▶ **Work to be completed**:
Please tell how many of the lines below contain "Machine", using only a number.

<<<<

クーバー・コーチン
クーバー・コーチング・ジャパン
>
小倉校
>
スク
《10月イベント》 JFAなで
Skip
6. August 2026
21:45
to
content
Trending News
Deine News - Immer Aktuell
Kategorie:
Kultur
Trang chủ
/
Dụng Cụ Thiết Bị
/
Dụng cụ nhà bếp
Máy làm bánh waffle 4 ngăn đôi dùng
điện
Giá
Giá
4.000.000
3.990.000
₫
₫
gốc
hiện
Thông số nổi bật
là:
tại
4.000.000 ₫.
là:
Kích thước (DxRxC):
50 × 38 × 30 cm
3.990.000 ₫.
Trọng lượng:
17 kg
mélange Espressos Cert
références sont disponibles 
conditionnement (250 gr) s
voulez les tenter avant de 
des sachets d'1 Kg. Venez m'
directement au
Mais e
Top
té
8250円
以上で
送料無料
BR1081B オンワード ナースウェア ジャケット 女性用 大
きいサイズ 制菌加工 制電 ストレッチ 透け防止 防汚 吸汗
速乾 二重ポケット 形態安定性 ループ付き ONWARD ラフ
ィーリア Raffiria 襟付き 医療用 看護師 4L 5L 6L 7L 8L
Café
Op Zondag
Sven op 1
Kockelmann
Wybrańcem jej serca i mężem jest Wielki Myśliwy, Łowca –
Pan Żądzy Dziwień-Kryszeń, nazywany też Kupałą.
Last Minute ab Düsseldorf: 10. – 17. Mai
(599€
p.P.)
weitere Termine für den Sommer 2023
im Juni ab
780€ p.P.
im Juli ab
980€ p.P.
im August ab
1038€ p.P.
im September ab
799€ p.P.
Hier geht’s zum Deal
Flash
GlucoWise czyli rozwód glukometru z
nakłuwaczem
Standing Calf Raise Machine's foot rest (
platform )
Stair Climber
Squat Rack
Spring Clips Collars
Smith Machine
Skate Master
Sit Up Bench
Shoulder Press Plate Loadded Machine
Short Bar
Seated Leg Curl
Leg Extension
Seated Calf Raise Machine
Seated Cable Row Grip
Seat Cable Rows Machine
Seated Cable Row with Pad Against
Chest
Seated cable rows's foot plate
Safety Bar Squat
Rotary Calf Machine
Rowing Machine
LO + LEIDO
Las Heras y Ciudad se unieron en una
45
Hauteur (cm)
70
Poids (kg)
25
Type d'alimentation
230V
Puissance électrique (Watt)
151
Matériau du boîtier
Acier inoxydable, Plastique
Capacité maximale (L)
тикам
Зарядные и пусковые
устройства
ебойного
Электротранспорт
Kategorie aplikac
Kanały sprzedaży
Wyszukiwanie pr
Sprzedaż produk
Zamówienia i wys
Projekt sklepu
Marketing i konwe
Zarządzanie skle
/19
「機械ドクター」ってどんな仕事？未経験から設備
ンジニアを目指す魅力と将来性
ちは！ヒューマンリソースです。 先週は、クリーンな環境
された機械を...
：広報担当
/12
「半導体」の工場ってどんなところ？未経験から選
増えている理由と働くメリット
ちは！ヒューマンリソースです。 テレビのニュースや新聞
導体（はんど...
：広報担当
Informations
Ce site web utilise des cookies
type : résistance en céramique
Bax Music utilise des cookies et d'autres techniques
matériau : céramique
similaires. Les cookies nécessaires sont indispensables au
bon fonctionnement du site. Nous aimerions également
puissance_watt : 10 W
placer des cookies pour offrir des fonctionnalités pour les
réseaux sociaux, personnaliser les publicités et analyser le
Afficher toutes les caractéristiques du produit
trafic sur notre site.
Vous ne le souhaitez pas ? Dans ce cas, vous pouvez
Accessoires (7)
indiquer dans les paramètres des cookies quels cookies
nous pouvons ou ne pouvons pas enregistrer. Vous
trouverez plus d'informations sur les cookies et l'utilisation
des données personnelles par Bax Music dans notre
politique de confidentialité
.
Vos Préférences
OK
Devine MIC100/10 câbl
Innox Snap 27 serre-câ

>>>>

▶ **Response**:
7